If we want to open new files in our script, we can start with file descriptor 3. So let's write a script that keeps a log of its activities:
#!/bin/bash exec 3> log echo "$(date): Creating first file" >&3 touch file1 echo "$(date): Creating second file" >&3 touch file2 echo "$(date): Removing first file" >&3 rm file1 echo "$(date): Removing second file" >&3 rm file2
So what happened here?
The exec statement at the top opened file descriptor 3 for output (denoted by '>') and connected it to the file "log". Each of our echo statements is then redirected to that file to use as a log.
Example
Alrighty. We have little time left, so I'd like to show you a script that I have given to many people and which is fairly useful.
In the terminal, if you use 'rm' to delete a file, the file is gone forever. Many people don't like this. Therefore, this script creates a trashcan and moves your files there instead of actually removing them:
#!/bin/bash mkdir ~/.Trash &> /dev/null until [ -z "$1" ]; do mv "$1" ~/.Trash/ shift done
Let's analyze this script for a moment.
The first line in this script creates the folder '.Trash' in your home directory. Then there's that funky bit on the end.

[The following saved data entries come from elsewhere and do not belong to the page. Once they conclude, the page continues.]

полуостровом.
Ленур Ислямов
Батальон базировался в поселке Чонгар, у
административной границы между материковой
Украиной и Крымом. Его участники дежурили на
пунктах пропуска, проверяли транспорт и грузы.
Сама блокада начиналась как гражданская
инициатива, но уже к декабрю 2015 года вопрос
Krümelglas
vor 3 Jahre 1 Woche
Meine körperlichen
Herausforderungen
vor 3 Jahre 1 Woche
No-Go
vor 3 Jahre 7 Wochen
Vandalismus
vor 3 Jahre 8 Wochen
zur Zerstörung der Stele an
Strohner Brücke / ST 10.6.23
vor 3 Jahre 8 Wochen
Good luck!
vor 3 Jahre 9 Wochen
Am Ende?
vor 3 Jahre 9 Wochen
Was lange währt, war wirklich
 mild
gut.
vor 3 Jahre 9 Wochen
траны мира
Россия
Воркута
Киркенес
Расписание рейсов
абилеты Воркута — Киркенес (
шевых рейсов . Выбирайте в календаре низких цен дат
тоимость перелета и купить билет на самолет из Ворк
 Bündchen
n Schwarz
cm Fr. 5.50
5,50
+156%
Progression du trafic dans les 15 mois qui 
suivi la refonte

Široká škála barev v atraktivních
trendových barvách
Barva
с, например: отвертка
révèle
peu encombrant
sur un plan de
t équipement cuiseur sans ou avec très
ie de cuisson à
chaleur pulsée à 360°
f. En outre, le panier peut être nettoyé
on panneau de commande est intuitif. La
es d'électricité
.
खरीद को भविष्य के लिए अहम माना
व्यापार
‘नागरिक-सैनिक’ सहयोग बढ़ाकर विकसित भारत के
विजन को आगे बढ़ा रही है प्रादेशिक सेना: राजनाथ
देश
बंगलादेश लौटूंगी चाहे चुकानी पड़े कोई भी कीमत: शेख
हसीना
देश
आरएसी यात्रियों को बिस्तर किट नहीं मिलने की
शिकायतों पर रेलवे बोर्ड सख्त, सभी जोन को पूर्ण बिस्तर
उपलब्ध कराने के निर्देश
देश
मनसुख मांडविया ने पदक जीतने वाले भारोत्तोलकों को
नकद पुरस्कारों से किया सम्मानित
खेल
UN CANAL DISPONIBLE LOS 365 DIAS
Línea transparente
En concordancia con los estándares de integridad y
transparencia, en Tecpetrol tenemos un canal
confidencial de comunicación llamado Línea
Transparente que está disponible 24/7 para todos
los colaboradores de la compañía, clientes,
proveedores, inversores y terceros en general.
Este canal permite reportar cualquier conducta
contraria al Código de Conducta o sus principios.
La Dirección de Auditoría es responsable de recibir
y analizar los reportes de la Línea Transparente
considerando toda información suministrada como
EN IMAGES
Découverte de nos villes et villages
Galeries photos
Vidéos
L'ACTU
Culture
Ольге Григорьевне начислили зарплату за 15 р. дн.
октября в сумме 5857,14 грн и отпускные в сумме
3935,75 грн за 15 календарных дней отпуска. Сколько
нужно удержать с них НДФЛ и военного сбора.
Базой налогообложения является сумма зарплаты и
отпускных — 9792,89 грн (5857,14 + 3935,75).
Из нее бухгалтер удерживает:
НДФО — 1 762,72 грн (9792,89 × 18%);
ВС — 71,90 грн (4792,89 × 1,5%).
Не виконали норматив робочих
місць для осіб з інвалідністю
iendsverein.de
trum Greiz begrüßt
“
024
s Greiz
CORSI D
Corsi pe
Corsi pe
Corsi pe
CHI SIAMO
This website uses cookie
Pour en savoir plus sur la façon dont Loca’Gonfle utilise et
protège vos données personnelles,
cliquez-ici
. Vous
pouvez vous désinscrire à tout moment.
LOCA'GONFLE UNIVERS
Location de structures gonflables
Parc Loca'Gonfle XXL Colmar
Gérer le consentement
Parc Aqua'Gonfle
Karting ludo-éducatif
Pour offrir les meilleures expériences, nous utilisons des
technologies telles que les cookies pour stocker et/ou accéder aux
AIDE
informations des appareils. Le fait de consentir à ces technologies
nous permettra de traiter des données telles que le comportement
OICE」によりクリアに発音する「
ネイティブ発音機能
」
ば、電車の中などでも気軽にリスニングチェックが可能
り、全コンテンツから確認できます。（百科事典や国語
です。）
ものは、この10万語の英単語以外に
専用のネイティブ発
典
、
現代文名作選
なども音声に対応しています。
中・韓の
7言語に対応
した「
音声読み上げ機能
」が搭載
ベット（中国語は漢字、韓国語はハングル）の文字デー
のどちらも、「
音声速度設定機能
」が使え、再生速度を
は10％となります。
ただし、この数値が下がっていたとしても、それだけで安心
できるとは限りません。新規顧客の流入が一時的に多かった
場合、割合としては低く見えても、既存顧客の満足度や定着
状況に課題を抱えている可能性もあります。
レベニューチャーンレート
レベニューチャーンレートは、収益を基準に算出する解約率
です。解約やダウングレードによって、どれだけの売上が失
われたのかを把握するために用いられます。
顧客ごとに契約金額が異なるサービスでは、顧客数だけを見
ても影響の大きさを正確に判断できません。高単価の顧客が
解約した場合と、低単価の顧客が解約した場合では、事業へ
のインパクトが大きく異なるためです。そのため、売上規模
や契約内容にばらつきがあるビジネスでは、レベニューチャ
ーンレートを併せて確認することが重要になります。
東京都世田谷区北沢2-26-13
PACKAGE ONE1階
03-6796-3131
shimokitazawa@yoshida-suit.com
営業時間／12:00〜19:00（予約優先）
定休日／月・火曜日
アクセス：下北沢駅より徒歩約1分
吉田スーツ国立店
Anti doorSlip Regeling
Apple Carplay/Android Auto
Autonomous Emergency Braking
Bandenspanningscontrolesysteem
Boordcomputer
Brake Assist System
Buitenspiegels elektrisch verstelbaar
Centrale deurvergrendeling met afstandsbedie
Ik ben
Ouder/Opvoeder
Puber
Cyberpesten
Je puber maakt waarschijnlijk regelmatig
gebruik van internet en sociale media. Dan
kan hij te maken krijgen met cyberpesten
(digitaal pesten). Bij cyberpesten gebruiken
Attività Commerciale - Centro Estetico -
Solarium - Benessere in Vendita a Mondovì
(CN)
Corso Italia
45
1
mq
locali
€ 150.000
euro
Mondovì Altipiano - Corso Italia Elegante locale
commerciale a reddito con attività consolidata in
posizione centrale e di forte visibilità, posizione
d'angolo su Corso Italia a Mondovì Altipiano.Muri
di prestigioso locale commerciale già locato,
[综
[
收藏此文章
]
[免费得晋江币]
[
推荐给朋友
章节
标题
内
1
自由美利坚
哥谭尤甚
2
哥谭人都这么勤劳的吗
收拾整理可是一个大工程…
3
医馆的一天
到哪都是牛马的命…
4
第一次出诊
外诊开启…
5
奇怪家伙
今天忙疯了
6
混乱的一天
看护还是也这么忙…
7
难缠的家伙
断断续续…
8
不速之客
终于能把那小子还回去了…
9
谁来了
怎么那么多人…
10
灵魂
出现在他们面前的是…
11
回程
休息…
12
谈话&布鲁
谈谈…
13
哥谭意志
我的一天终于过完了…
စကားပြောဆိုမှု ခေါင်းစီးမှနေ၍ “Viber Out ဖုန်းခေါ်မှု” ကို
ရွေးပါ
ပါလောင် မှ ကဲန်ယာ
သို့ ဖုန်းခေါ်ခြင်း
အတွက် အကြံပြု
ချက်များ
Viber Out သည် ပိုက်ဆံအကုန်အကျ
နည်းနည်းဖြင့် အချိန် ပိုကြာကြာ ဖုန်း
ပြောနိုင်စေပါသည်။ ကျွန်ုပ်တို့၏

What this does is redirects both stdout and stderr to the file /dev/null. /dev/null is a special file that takes output and then eradicates it. So even though we are "writing" data to /dev/null, nothing actually gets written. The reason for this is we don't care if the directory already exists. We just want it to be there.
The rest of the script is a simple until loop. There is some special syntax there, however. The "-z" test is true if the given string is empty. So this will loop until $1 is empty. Inside of the loop, we move the file named by $1 into ~/.Trash. We then run this command "shift". This takes each parameter variable and moves it down. $9 becomes $8, $3 becomes $2, etc. $1 is discarded. This way, we are able to loop through every parameter.